▸ **Extracted entries**:
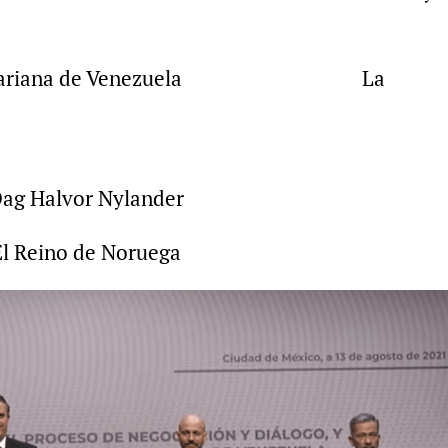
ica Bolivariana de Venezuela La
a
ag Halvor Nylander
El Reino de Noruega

--

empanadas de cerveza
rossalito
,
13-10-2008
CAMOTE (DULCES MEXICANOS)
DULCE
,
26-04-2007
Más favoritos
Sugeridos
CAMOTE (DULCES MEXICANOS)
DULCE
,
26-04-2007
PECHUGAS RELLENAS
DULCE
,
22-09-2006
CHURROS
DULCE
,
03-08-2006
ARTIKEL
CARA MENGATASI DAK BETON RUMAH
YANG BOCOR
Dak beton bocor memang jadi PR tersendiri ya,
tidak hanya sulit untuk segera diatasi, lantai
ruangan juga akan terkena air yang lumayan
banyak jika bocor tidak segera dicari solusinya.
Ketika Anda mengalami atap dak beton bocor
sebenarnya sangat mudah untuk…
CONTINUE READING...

▸ **Instruction**: Determine the number of lines in the entries that contain "tidak", then write that number alone.

▸ **Written answer**: 2